Pulling her in close to me, I stuck my fingers between her folds from behind, looking into her eyes, making sure I could see how far along I'd have to get that glassed over look in her eyes that I craved.

She couldn't have looked lovelier, naked for me, surrendering to pleasure, but somehow, she always managed to. I entertained kisses for now, but she'd given me several reasons to discipline her and I wouldn't soon forget that. Giving in to reward her was just coming so natural to me, because I didn't think she'd even want to touch me, let alone make love to me again if she saw me for who I really was.

No one had ever accepted my flaws, so I didn't think it was possible. It'd been wishful thinking for me to think otherwise. I'd never felt so lucky. It was the first time I genuinely felt good about something. Someone .

Pretty, lacking the patience I usually had when it came to pleasing, didn't want me to take my time. She wanted it now. "Fuck me, Daddy. Please , just make me your sweet girl again," as she laughed, turning around to see that I was hard again given how little ago I'd climaxed.

"It's your fault. You're so damn sexy." Sitting up, I took her hips, pulling and adjusting her close to me, thrusting all of me into that beautiful fucking pussy, where it felt right at home.

Giving it to her easy at first, I brought her feet to my chest, preparing her for when I was really gonna give it to her, so she was in a position where she couldn't run away from my cock. "You like it when Daddy fucks his sweet little girl?" I growled through hitched breaths, competing with the sound of slapping skin.

"Daddy, I know you can do better.

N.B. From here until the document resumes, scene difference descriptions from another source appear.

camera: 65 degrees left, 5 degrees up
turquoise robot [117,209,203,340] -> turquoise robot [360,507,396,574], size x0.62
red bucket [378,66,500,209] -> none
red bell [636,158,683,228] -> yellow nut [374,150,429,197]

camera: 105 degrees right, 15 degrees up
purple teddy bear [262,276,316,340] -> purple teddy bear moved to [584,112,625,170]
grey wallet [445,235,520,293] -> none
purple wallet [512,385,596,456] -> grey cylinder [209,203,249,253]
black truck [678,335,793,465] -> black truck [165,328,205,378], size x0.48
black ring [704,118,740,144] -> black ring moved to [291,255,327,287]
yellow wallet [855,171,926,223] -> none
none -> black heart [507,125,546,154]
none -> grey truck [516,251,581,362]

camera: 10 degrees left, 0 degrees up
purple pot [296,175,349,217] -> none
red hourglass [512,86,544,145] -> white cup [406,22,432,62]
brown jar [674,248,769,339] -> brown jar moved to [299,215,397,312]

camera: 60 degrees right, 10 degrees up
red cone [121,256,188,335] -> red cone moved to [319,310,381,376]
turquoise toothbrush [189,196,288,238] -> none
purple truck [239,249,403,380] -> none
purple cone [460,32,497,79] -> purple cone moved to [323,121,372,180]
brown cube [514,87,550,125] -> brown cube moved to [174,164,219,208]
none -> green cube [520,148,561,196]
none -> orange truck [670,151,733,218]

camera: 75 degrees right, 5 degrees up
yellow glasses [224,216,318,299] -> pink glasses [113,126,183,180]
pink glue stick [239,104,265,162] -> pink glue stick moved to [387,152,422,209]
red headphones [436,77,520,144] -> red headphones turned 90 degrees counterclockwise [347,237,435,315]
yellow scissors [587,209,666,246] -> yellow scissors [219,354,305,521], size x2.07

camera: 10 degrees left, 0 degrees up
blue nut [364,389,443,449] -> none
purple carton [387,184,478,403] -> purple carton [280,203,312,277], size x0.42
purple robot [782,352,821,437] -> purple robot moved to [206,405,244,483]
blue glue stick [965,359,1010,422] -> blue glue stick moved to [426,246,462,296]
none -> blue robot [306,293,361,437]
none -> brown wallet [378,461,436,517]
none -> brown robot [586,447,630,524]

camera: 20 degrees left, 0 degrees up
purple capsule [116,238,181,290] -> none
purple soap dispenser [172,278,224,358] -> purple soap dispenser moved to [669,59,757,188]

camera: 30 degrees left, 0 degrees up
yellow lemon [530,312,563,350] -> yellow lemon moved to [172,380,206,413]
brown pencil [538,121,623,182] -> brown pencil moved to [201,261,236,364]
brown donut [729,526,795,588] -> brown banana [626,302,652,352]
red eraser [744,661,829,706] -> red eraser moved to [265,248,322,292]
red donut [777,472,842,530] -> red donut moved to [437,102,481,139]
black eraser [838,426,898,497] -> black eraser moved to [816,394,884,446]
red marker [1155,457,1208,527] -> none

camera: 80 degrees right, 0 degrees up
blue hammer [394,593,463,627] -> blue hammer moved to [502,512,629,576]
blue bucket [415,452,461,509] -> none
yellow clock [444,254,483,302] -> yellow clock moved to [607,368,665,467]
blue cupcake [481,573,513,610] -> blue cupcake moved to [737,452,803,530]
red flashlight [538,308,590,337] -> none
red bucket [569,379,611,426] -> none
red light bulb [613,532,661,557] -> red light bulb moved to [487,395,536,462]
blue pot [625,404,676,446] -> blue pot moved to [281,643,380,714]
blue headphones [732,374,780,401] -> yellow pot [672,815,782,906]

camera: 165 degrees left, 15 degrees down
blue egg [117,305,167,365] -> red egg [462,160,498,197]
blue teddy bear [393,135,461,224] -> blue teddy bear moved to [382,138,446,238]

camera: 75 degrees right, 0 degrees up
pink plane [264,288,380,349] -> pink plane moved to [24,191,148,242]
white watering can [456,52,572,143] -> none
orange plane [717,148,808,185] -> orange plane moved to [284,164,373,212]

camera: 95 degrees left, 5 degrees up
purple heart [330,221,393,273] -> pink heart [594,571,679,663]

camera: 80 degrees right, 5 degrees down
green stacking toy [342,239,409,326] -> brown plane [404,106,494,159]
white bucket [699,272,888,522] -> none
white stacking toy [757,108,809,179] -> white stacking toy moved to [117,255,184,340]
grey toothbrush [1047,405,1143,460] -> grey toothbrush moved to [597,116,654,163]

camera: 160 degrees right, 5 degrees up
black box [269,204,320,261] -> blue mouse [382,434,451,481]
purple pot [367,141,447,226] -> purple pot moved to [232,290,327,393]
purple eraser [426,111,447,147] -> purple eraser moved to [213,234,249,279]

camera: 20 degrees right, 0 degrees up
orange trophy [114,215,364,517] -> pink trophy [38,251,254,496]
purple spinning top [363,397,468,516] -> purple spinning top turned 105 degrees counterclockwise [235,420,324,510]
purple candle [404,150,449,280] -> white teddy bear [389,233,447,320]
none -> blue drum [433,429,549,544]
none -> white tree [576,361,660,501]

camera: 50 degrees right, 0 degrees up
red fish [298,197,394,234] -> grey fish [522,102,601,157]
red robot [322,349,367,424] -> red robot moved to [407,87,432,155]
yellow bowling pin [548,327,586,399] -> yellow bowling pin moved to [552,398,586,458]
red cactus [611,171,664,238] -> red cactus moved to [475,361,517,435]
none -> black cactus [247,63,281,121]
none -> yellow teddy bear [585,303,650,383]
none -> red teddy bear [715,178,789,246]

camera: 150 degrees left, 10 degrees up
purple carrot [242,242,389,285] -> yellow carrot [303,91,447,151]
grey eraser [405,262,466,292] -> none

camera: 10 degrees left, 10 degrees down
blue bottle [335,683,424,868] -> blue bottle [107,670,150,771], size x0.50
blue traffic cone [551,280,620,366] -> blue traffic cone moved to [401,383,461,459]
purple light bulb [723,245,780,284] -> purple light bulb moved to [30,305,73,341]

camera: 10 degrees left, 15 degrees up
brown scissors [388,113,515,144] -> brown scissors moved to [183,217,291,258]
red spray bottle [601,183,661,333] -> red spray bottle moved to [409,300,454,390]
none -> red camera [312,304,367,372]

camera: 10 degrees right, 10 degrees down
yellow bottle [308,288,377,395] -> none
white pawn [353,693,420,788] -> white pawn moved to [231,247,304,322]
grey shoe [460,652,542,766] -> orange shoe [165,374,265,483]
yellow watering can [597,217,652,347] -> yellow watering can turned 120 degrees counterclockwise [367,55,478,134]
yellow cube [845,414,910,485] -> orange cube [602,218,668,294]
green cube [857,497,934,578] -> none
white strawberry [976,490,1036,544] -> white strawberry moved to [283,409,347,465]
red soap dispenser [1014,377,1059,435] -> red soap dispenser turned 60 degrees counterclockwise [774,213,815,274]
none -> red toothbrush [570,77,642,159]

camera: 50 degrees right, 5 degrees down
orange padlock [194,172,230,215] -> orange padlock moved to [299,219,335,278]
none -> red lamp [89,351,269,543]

Use me like you've never used me. Fuck me like a worthless whore," she demanded, as I took her ankles in my hands, pinning her open thighs and feet against the bed, pounding away.

The contrast of our bodies, her soft to my hard. Her warm brown to my mostly pale, was captivating. But more so was how wet her cunt was, that I couldn't resist teasing it, letting go of her ankles, to play with it a little. She squirmed and squealed, but she wasn't exactly stopping me, so I played with it until she sung for me.

Then I don't know what came over me. Suddenly, my thrusts came to a slow and I was leaning in, meeting her skin to skin. It'd been so long since I lost myself this way, even her wrapping her legs and arms around me felt foreign, but I liked it, and I wasn't sure I could ever go back to a time where I didn't have it.

I kissed Pretty or rather, we fell into a rhythm of slow sex and kissing that honestly made me feel like it was the best sex I had ever had. Maybe it was. With Pretty, I didn't have to hide anymore.

Looking into Pretty's eyes, I felt scared, but safe at the same time. She was slowly becoming my world and in more than just a sexual way. I didn't know what to do about it.

"How's my sweet girl?" I whispered. "Is my sweet girl gonna come for me?"

"Mmmhmm..." She nodded, as I gave her tender but deeper strokes, seeing that she was closer than I thought.

"Come from me, sweet girl," I whispered again, satisfied when she held me closer succumbing to the deeper thrusts.

"Fuck," she cried out, biting my shoulder, completely taxed and worn out. Her climax relaxed me enough to get let go of myself.

"Is my sweet girl ready for Daddy's cum?"

"Mmmhmm…"

" Say it . Tell me what with your words."

"Cum inside me. Come inside your sweet girl." At her pleading, my hips buckled and my virality and prowess calmed in three final strokes. Lightly leaning in for a kiss, Pretty looked so damn beautiful in her afterglow, a combination of her sweat and mine.

For a while we just laid there, cuddling in silence, like nothing else really mattered. In that moment, nothing really did matter. Nothing but me and her.